> _WHAT IS EXPECTED_: Can you lay out every line of the listing as a JSON list of strings, one string per line, with blank lines skipped and the pictures left out?

========

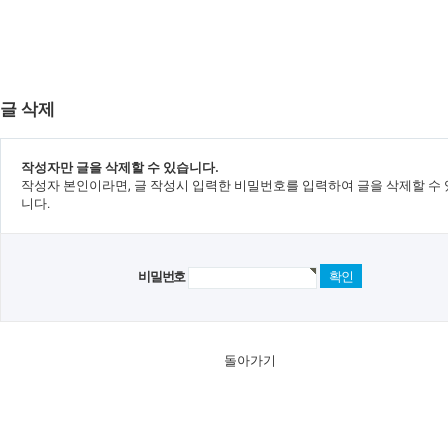
글 삭제
작성자만 글을 삭제할 수 있습니다.
작성자 본인이라면, 글 작성시 입력한 비밀번호를 입력하여 글을 삭제할 수
니다.
비밀번호
돌아가기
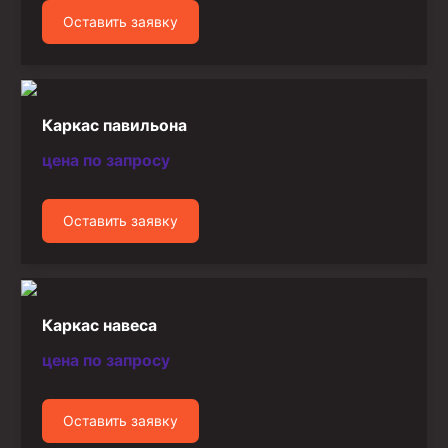
Стропы канатные
Оставить заявку
Стропы текстильные
Стропы цепные
Канаты стальные
Каркас павильона
Элементы линии обвязки
цена по запросу
Оставить заявку
Каркас навеса
цена по запросу
Оставить заявку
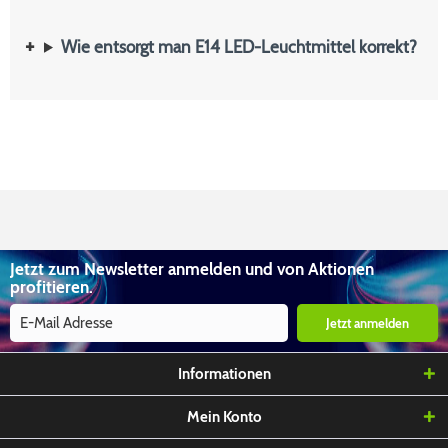
Wie entsorgt man E14 LED-Leuchtmittel korrekt?
Jetzt zum Newsletter anmelden und von Aktionen
profitieren.
Jetzt anmelden
Informationen
Mein Konto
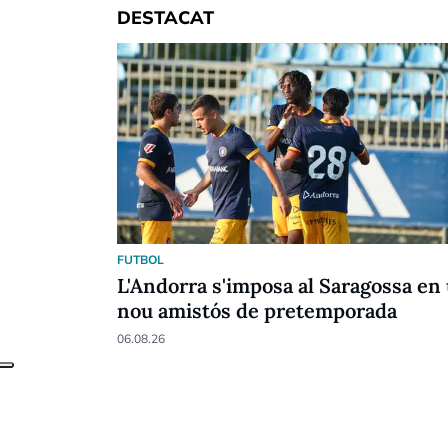
DESTACAT
FUTBOL
L'Andorra s'imposa al Saragossa en
nou amistós de pretemporada
06.08.26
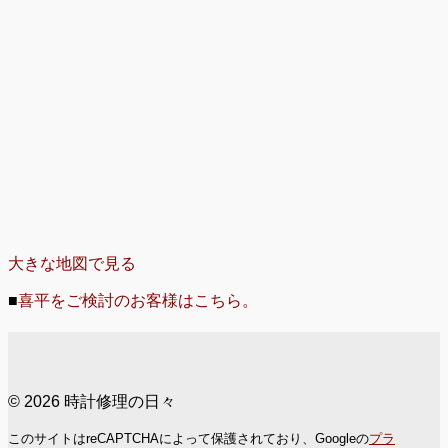
大きな地図で見る
■
喜平をご検討のお客様はこちら。
© 2026 時計修理の日々
このサイトはreCAPTCHAによって保護されており、Googleの
プラ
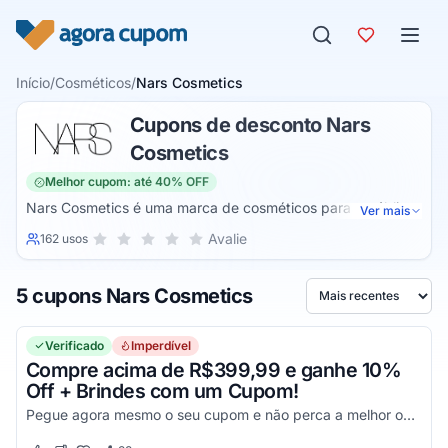
Pular para o conteúdo
Início
/
Cosméticos
/
Nars Cosmetics
Cupons de desconto Nars
Cosmetics
Melhor cupom: até 40% OFF
Nars Cosmetics é uma marca de cosméticos para o público
Ver mais
feminino que produz paletas de blush e de sombras, base,
Sua nota para Nars Cosmetics, de 1 a 5 estrelas
Avalie
162 usos
1 estrela
2 estrelas
3 estrelas
4 estrelas
5 estrelas
corretivo, primer, pó, blush, iluminador, bronzer, contorno,
lápis, batom, gloss, máscara para cílios, balms, acessórios
5 cupons Nars Cosmetics
para maquiagem, entre outros produtos relacionados.
Ordenar por
Verificado
Imperdível
Compre acima de R$399,99 e ganhe 10%
Off + Brindes com um Cupom!
Pegue agora mesmo o seu cupom e não perca a melhor oportunidade para economizar nas suas compras online!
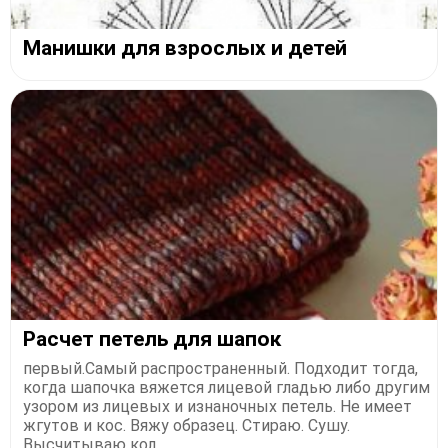
Манишки для взрослых и детей
Расчет петель для шапок
первый.Самый распространенный. Подходит тогда,
когда шапочка вяжется лицевой гладью либо другим
узором из лицевых и изнаночных петель. Не имеет
жгутов и кос. Вяжу образец. Стираю. Сушу.
Высчитываю кол...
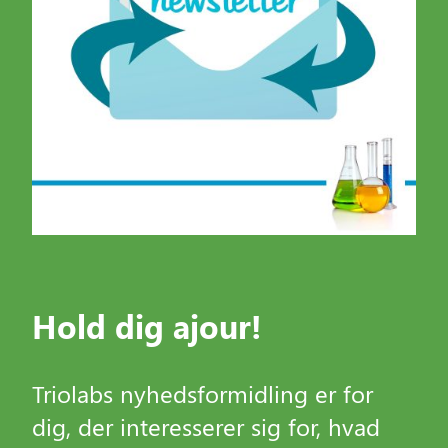
Hold dig ajour!
Triolabs nyhedsformidling er for
dig, der interesserer sig for, hvad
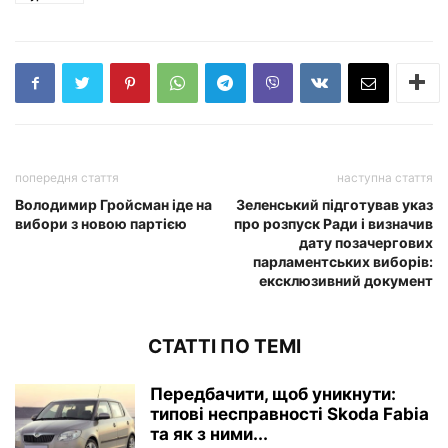
попередня стаття
наступна стаття
Володимир Гройсман іде на
Зеленський підготував указ
вибори з новою партією
про розпуск Ради і визначив
дату позачергових
парламентських виборів:
ексклюзивний документ
СТАТТІ ПО ТЕМІ
Передбачити, щоб уникнути:
типові несправності Skoda Fabia
та як з ними...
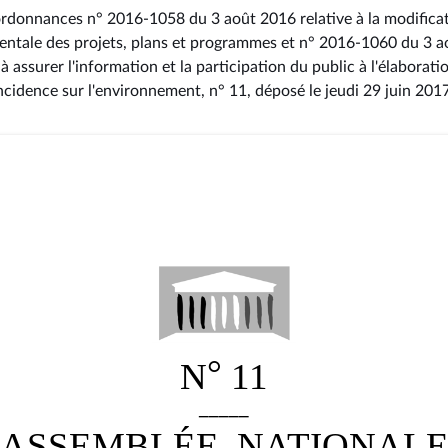
s ordonnances n° 2016-1058 du 3 août 2016 relative à la modificat
mentale des projets, plans et programmes et n° 2016-1060 du 3 
 assurer l'information et la participation du public à l'élaborati
incidence sur l'environnement, n° 11
, déposé le jeudi 29 juin 201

========

> _WRITTEN ANSWER_:
[
  "글 삭제",
  "작성자만 글을 삭제할 수 있습니다.",
  "작성자 본인이라면, 글 작성시 입력한 비밀번호를 입력하여 글을 삭제할 수",
  "니다.",
  "비밀번호",
  "돌아가기",
  "Стропы канатные",
  "Оставить заявку",
  "Стропы текстильные",
  "Стропы цепные",
  "Канаты стальные",
  "Каркас павильона",
  "Элементы линии обвязки",
  "цена по запросу",
  "Оставить заявку",
  "Каркас навеса",
  "цена по запросу",
  "Оставить заявку",
  "Wie entsorgt man E14 LED-Leuchtmittel korrekt?",
  "Jetzt zum Newsletter anmelden und von Aktionen",
  "profitieren.",
  "Jetzt anmelden",
  "Informationen",
  "Mein Konto",
  "DESTACAT",
  "FUTBOL",
  "L'Andorra s'imposa al Saragossa en",
  "nou amistós de pretemporada",
  "06.08.26",
  "大きな地図で見る",
  "■",
  "喜平をご検討のお客様はこちら。",
  "© 2026 時計修理の日々",
  "このサイトはreCAPTCHAによって保護されており、Googleの",
  "プラ",
  "Pular para o conteúdo",
  "Início",
  "/",
  "Cosméticos",
  "/",
  "Nars Cosmetics",
  "Cupons de desconto Nars",
  "Cosmetics",
  "Melhor cupom: até 40% OFF",
  "Nars Cosmetics é uma marca de cosméticos para o público",
  "Ver mais",
  "feminino que produz paletas de blush e de sombras, base,",
  "Sua nota para Nars Cosmetics, de 1 a 5 estrelas",
  "Avalie",
  "162 usos",
  "1 estrela",
  "2 estrelas",
  "3 estrelas",
  "4 estrelas",
  "5 estrelas",
  "corretivo, primer, pó, blush, iluminador, bronzer, contorno,",
  "lápis, batom, gloss, máscara para cílios, balms, acessórios",
  "5 cupons Nars Cosmetics",
  "para maquiagem, entre outros produtos relacionados.",
  "Ordenar por",
  "Verificado",
  "Imperdível",
  "Compre acima de R$399,99 e ganhe 10%",
  "Off + Brindes com um Cupom!",
  "Pegue agora mesmo o seu cupom e não perca a melhor oportunidade para economizar nas suas compras online!",
  "Манишки для взрослых и детей",
  "Расчет петель для шапок",
  "первый.Самый распространенный. Подходит тогда,",
  "когда шапочка вяжется лицевой гладью либо другим",
  "узором из лицевых и изнаночных петель. Не имеет",
  "жгутов и кос. Вяжу образец. Стираю. Сушу.",
  "Высчитываю кол...",
  "Hold dig ajour!",
  "Triolabs nyhedsformidling er for",
  "dig, der interesserer sig for, hvad",
  "попередня стаття",
  "наступна стаття",
  "Володимир Гройсман іде на",
  "Зеленський підготував указ",
  "вибори з новою партією",
  "про розпуск Ради і визначив",
  "дату позачергових",
  "парламентських виборів:",
  "ексклюзивний документ",
  "СТАТТІ ПО ТЕМІ",
  "Передбачити, щоб уникнути:",
  "типові несправності Skoda Fabia",
  "та як з ними...",
  "s ordonnances n° 2016-1058 du 3 août 2016 relative à la modificat",
  "mentale des projets, plans et programmes et n° 2016-1060 du 3 ",
  " assurer l'information et la participation du public à l'élaborati",
  "incidence sur l'environnement, n° 11",
  ", déposé le jeudi 29 juin 201"
]